If this seems too fine a point, Johnson himself recognizes that, “You can accept every detail of evolution through natural selection and still believe in a God who works silently behind the scenes,” a sentiment that is reconcilable with the Dalai Lama’s beliefs, but not with those expounded by the Discovery Institute. To cite their website: “The theory of intelligent design holds that certain features of the universe and of living things are best explained by an intelligent cause, not an undirected process such as natural selection.” Johnson then further contradicts his thesis, by stating “The intelligent design movement goes farther, insisting that the existence of a purposeful creator counts as a competing scientific theory.”
To prove all these contradictions, we need look no further than Johnson himself. In his September 18 review of the Dalai Lama’s book, Johnson quotes the Dalai Lama: “‘If scientific analysis were conclusively to demonstrate certain claims in Buddhism to be false, then we must accept the findings of science and abandon those claims,’ he writes. No one who wants to understand the world ‘can ignore the basic insights of theories as key as evolution, relativity and quantum mechanics.'” Hardly the fighting spirit of those Discovery folks.
Beyond intent, Johnson’s piece is littered with cute flares of language that undermine his otherwise serious (if flawed) attempt at religion journalism.
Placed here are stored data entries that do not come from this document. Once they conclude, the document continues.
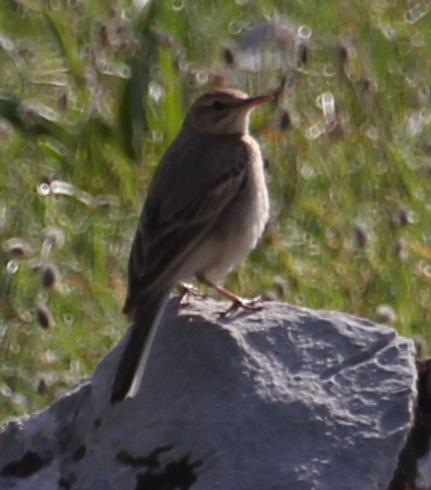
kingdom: Animalia
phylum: Chordata
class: Aves
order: Passeriformes
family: Motacillidae
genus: Anthus
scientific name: Anthus campestris
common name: Tawny pipit
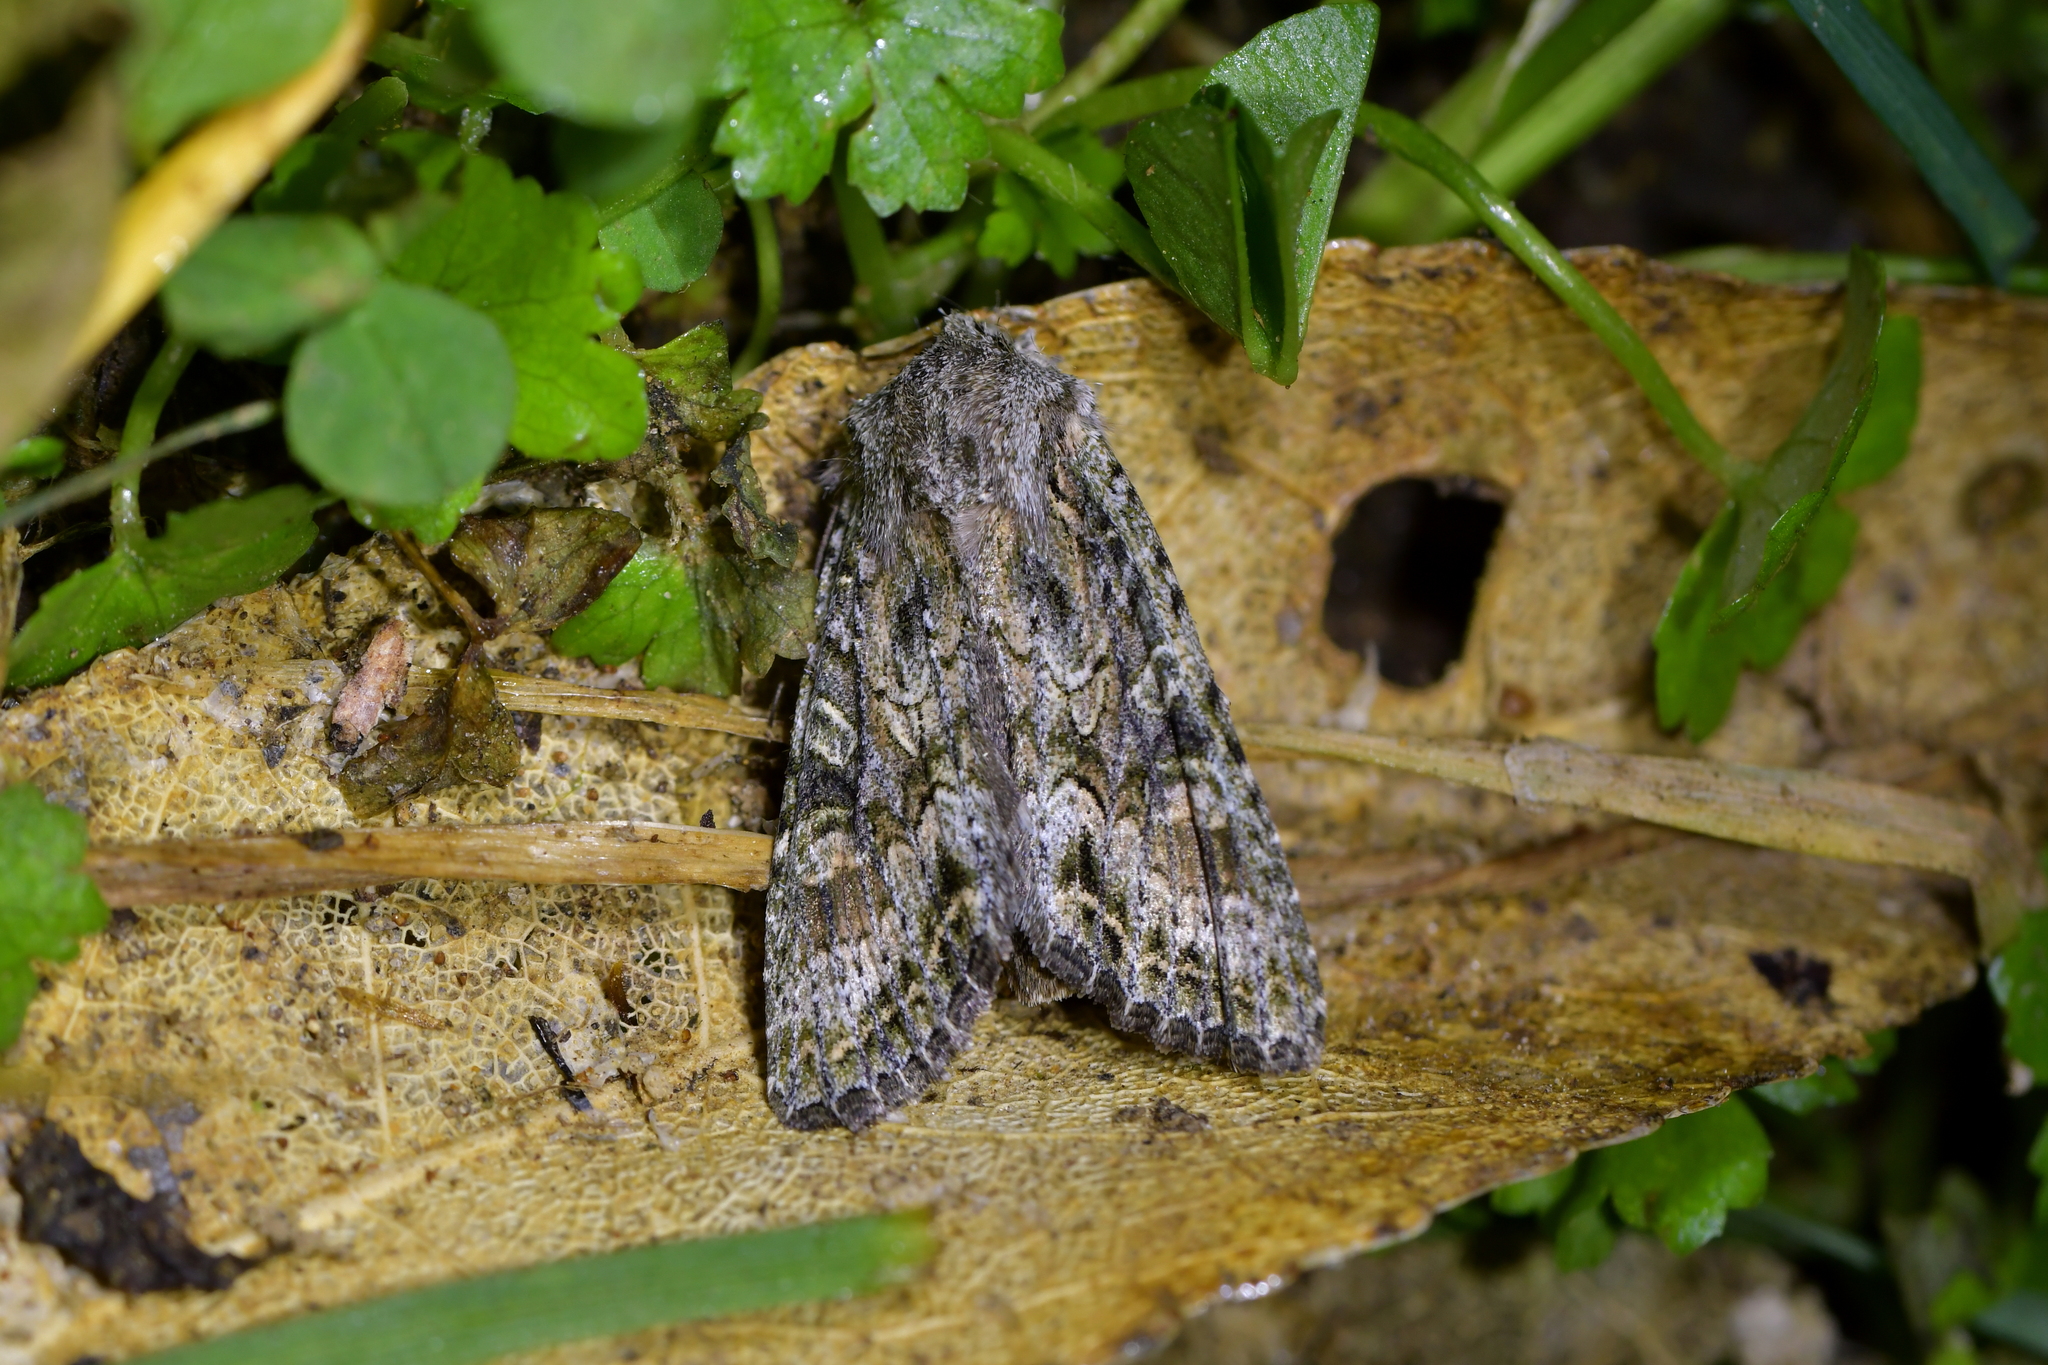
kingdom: Animalia
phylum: Arthropoda
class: Insecta
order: Lepidoptera
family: Noctuidae
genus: Ichneutica
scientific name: Ichneutica mutans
The lead is, to put it mildly, useless: “Except for the robes and the fact that each is addressed as ‘His Holiness,’ it would be hard to find much in common between Pope Benedict XVI and Tenzin Gyatso, the 14th Dalai Lama.” What about something as simple as spirituality? The leadership of their faith? Thousands of years of religious tradition? Not to mention that the pope, at least, would probably prefer the term “vestments.”
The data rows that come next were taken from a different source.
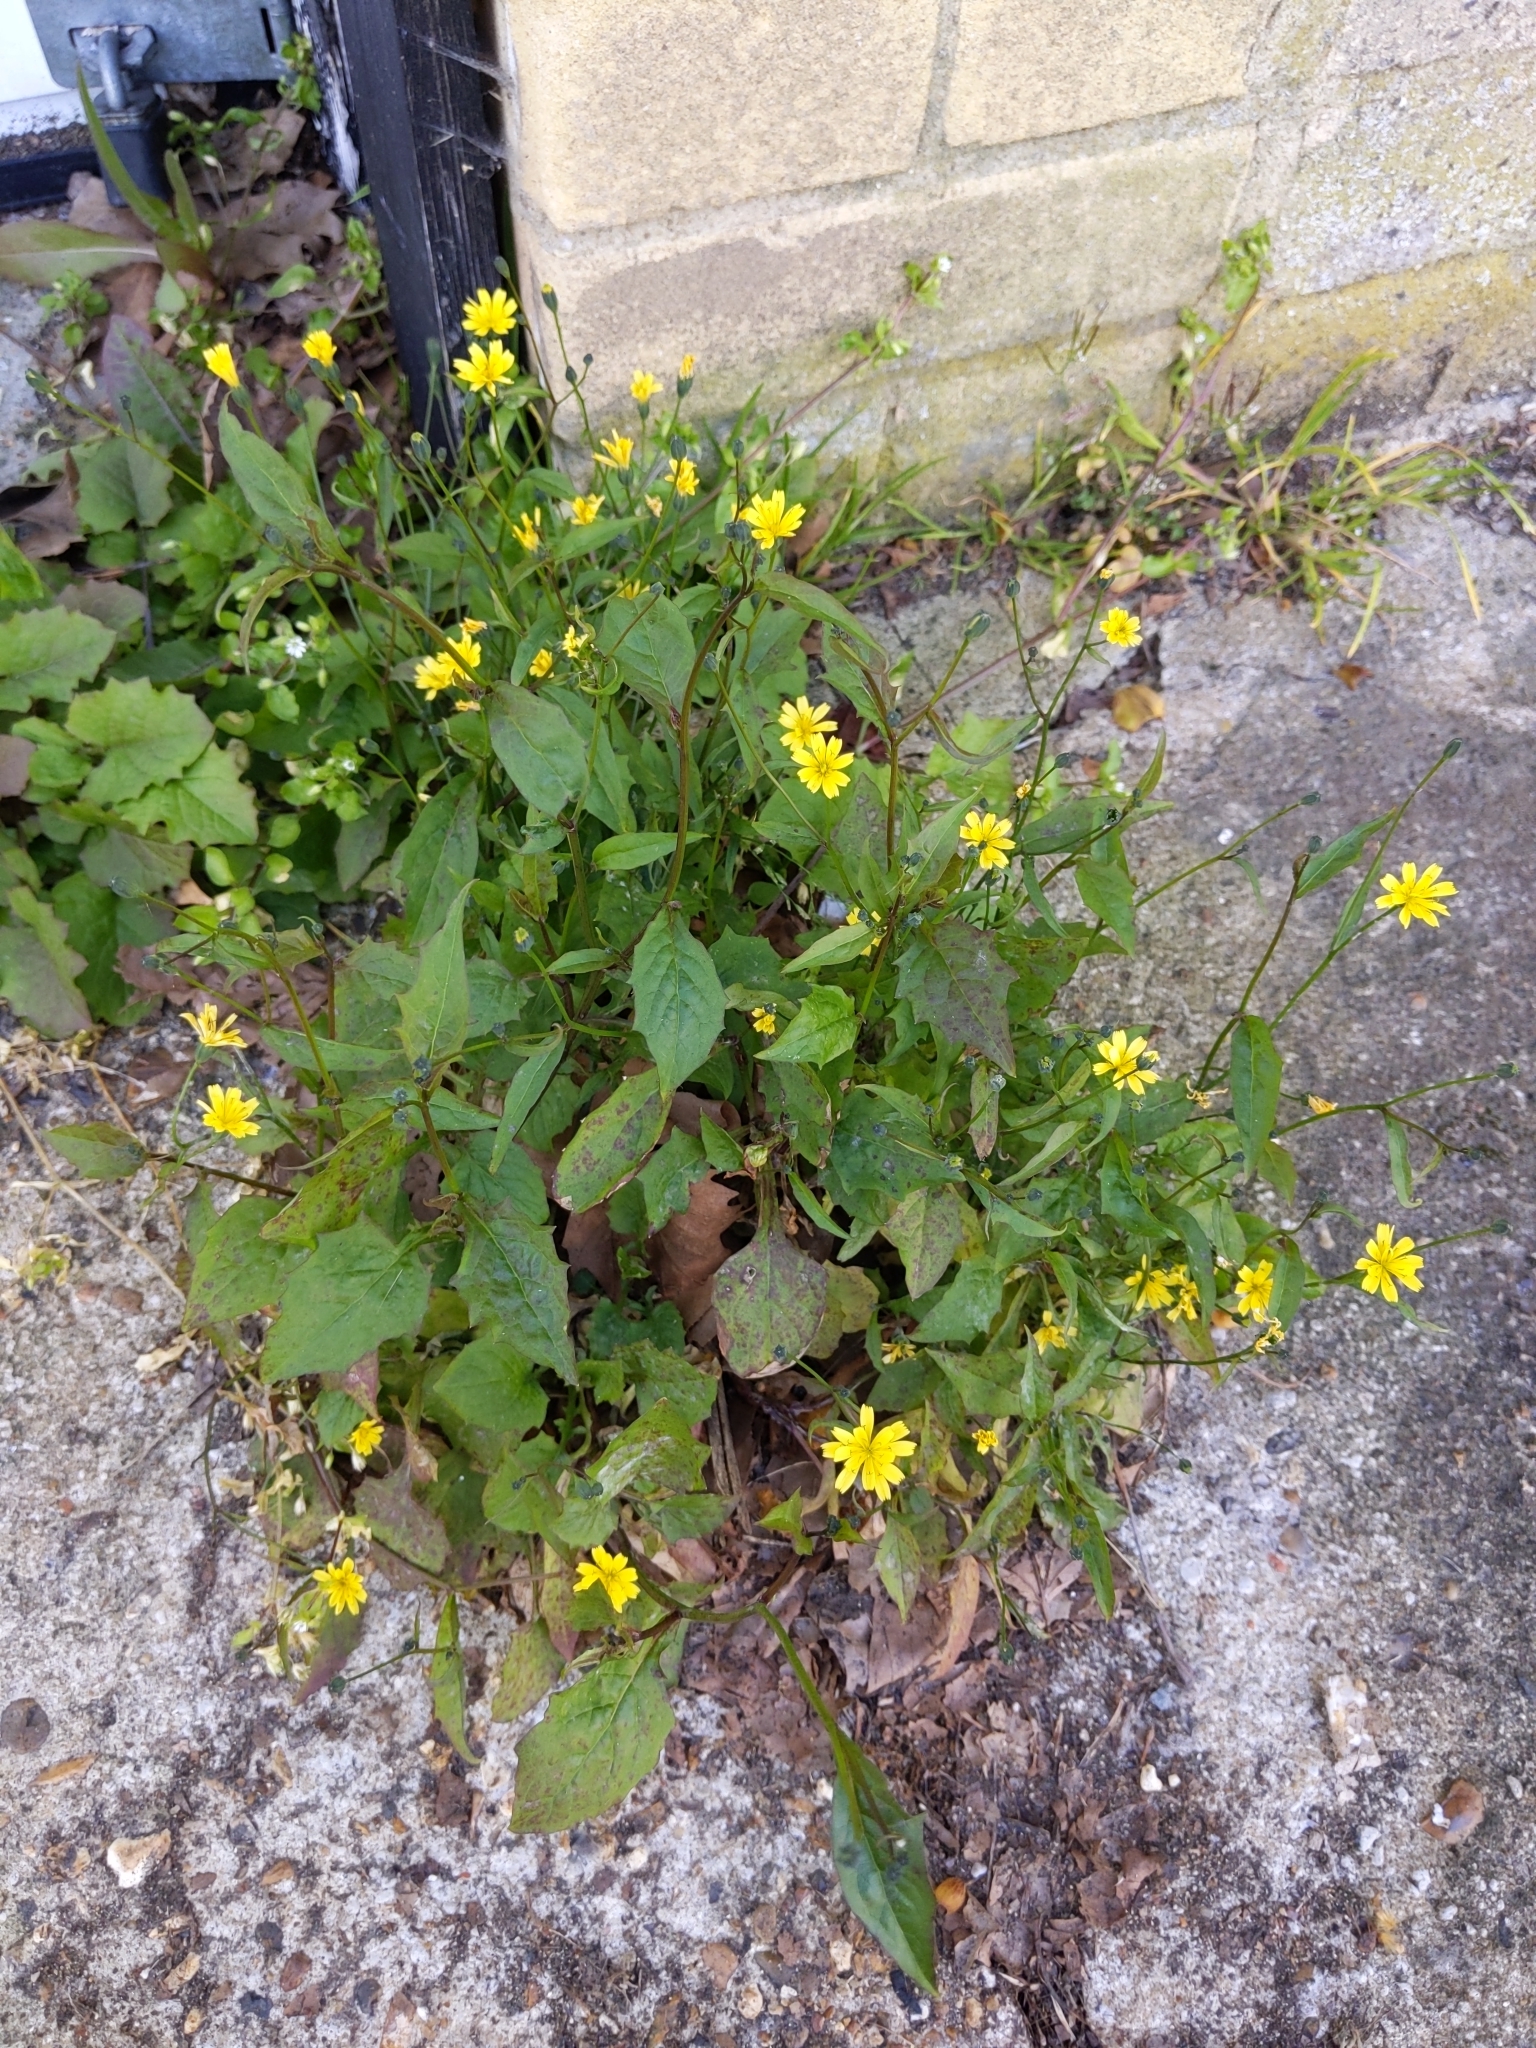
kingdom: Plantae
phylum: Tracheophyta
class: Magnoliopsida
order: Asterales
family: Asteraceae
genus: Lapsana
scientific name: Lapsana communis
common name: Nipplewort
His conclusion is similarly pat. “So suppose there is a Great Intender, who mapped out the circuitry of living cells with the care an Intel engineer would bring to a new microchip. Where then did the creator come from? Was he created by another creator? Or did he evolve?” Admittedly, at this point I may just be quibbling. But why end a piece that, despite its problems, remains seriously grounded, with the religious equivalent of “So you believe in the big bang, huh? Well what came before it, huh?” It’s a question that goes nowhere.
Johnson’s piece is indicative of the most common problem in religion journalism: a need to simplify the inherently complex in order to draw parallels, create conflict, demonstrate balance, and to fit the constraints of the newspaper. Don’t expect me to offer an easy solution. But beyond that, if one is of the opinion that Intelligent Design is a red herring, a bogus and unconstitutional exercise that distracts from the necessary engagement of the material and faith, than such pieces do everyone a disservice. But when that engagement comes, one does hope that, like Johnson, journalists aim for doctrinal inclusiveness. So long as one religious perspective dominates the debate, you’ll never convince us critics to be anything but skeptical.
Brad Tytel is a graduate student at New York University.